Trade whiplash Confidence 4/5
★★★☆☆Fuckup rating 3/5
Major mess Ranked from 1 to 5 stars based on the scale of the screwup and fallout.

June 5 was another reminder that the president’s trade strategy was not a neat little theory about leverage, discipline, and foreign governments finally coming to heel. It was an actual, ongoing policy experiment with real costs, real backlash, and no shortage of people warning that the bill would not stop at the border. Steel and aluminum tariffs had already gone into effect at the start of the month, and the White House was still defending them as a matter of national security. That framing was meant to make the policy sound urgent and almost unavoidable, as if tariffs were less a choice than a shield. But the visible result was something far messier: allies angered, markets unsettled, businesses trying to guess what came next, and a growing sense that the administration had kicked off a trade fight it could not fully control.

The official argument was straightforward enough. The administration said the United States had to protect its domestic steel and aluminum industries because unfair trade practices had weakened those sectors and threatened national security. In that telling, tariffs were not punishment for its own sake. They were a corrective, a way to restore strength to industries that mattered not just economically but strategically. The president cast himself as the only person willing to do what previous leaders would not, treating the policy as proof that he was serious about defending American workers and American sovereignty. But that explanation did not erase the fact that the tariffs were aimed squarely at Canada, Mexico, and the European Union, all of them partners the United States ordinarily relies on for cooperation on trade, security, and diplomacy. Once those tariffs landed, the national security rationale began to sound less like a neutral legal premise and more like a political shield for a decision designed to project toughness.

That is where the trade whiplash became impossible to ignore. On one level, the administration was trying to sell confidence and resolve. On another, it was triggering the kind of uncertainty that businesses hate most, because they have to make decisions long before the diplomatic dust settles. Manufacturers that depend on steel and aluminum were forced to think about input costs, supply chains, pricing, and whether the next round of retaliation would hit them from somewhere else. Consumers, meanwhile, were left with the prospect that higher costs could work their way through the economy even if they never pay attention to tariff policy at all. The problem with a broad tariff fight is that it rarely stays confined to the industries named in the announcement. Once one country imposes duties, partners respond, companies adjust, and the consequences ripple outward in ways that are hard to reverse quickly.

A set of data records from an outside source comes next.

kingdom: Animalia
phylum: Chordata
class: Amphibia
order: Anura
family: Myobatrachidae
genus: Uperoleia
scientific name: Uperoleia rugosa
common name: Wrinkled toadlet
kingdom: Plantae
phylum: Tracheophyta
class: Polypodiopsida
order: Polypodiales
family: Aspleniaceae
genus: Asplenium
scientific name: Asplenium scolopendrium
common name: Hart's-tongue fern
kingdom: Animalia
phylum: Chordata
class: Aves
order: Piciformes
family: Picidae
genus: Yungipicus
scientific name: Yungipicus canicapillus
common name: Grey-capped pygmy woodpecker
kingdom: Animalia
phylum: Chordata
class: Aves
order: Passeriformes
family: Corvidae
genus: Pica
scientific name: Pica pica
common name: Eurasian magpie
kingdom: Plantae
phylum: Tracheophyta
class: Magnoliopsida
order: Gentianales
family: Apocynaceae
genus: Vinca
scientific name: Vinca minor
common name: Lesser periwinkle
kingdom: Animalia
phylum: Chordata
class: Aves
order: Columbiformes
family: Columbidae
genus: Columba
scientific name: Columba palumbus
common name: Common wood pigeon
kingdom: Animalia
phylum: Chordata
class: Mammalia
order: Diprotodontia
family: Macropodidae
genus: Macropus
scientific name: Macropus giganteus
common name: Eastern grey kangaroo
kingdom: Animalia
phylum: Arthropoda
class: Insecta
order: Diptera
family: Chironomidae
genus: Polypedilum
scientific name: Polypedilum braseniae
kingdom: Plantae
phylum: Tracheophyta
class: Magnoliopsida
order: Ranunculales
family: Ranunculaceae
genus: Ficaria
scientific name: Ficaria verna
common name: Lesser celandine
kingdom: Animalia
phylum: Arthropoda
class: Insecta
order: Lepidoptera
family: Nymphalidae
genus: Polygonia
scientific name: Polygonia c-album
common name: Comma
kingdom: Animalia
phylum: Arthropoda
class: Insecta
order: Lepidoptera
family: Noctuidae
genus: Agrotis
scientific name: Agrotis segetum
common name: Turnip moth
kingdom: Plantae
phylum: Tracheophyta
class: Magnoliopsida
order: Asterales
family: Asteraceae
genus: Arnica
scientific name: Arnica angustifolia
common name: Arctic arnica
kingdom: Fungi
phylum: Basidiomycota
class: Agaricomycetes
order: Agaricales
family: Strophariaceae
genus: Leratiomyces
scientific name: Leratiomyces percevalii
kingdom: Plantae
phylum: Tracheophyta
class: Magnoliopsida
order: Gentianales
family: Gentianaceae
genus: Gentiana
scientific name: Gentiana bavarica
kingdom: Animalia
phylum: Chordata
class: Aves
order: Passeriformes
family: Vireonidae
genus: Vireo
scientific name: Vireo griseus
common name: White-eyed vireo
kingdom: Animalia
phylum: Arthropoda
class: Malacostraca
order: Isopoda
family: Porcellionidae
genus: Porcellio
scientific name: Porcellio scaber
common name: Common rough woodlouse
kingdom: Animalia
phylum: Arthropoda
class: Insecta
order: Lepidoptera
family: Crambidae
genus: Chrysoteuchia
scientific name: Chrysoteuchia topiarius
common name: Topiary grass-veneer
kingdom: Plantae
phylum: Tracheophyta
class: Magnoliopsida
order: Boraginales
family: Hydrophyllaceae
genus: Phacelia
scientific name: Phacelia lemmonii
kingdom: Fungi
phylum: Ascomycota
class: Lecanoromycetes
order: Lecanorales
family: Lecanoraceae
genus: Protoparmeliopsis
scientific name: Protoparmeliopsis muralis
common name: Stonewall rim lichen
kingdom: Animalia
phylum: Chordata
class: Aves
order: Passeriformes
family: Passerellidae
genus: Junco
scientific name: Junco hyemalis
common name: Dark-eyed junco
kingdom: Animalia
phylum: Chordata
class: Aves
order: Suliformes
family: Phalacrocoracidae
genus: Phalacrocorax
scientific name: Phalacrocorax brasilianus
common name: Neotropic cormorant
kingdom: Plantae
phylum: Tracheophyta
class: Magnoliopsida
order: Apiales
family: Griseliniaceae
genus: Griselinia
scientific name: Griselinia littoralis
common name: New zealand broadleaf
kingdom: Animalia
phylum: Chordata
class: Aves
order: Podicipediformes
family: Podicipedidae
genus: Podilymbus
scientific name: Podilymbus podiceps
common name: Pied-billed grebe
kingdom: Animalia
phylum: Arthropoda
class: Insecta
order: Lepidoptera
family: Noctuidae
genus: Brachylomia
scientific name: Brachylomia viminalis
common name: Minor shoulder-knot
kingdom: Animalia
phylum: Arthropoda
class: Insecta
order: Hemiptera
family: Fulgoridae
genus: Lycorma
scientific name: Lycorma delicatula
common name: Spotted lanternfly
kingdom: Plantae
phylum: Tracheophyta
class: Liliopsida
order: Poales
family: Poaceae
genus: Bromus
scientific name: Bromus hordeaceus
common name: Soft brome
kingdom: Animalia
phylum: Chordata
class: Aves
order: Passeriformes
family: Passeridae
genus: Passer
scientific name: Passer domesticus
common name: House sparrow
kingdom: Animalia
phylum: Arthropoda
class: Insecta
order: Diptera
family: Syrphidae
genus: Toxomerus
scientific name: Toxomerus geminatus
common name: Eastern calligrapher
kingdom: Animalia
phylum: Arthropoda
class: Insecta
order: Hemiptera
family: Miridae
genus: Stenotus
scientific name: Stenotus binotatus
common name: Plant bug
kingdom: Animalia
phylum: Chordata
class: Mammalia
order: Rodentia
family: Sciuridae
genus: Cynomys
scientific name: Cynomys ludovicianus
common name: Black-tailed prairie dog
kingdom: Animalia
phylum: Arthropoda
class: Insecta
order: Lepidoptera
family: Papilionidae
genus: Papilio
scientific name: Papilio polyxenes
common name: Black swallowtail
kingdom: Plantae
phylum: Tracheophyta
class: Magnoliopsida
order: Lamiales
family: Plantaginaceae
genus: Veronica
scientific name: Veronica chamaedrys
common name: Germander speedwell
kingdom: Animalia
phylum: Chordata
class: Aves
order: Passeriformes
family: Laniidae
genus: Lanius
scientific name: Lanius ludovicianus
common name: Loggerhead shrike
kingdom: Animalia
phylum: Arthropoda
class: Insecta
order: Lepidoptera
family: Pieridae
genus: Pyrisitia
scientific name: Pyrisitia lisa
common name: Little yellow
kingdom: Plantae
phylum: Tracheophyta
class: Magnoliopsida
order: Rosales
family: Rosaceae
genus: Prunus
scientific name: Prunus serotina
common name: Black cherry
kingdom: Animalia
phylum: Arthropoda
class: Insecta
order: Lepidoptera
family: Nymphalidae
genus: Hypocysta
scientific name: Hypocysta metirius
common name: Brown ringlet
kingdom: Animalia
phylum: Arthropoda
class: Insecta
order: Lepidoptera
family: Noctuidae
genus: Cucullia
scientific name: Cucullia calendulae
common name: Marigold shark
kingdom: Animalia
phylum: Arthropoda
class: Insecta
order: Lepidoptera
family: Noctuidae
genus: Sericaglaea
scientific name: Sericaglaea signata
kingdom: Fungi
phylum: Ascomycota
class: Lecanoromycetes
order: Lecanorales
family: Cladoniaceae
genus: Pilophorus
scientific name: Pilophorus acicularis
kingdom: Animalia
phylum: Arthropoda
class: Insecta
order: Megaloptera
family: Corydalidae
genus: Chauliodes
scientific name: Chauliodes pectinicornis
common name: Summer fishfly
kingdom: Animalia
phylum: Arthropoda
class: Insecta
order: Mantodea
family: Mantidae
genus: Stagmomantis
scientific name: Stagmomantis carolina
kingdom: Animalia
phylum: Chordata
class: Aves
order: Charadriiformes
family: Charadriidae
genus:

What looks, in the abstract, like a bold negotiating move can end up feeling, in practice, like a tax on uncertainty.

The diplomatic fallout was just as telling. Canada and Mexico were not random targets; they were the United States’ nearest trading partners and, in many respects, the countries most woven into American industrial production. The European Union was similarly important, both as a commercial partner and as a political ally. Hitting them with tariffs under a national security banner was bound to create resentment, and it did. That resentment mattered because it raised the stakes far beyond steel and aluminum. It suggested a White House willing to treat longstanding relationships as bargaining chips and then act surprised when those relationships became strained. It also reinforced a pattern that had already defined much of the administration’s approach to trade: a preference for confrontation, a belief that tariffs were leverage almost by definition, and a willingness to live with collateral damage while insisting the pain would be temporary or worth it. But temporary disruptions can become lasting damage if partners decide they can no longer trust the stability of U.S. policy. And once confidence starts slipping, it does not return quickly just because the White House says the strategy is working.

That left the administration in a familiar position: declaring victory while others were still counting the costs. Supporters could argue that the president was finally forcing a long-ignored problem onto the agenda, and that some degree of disruption was the price of taking a hard line. Critics could point out that the tariffs were already provoking retaliation, uncertainty, and anger from allies whose cooperation the United States needs on far more than trade. Both views were part of the political landscape, but neither erased the basic fact that the policy had moved from campaign rhetoric to real-world consequences. By June 5, the question was no longer whether the president could talk tough about trade. He had already done that. The question was whether a strategy built on tariffs, threats, and national security claims could produce anything more durable than a widening fight with friends and a growing cloud over American business planning. And at that moment, the answer still looked very much up in the air.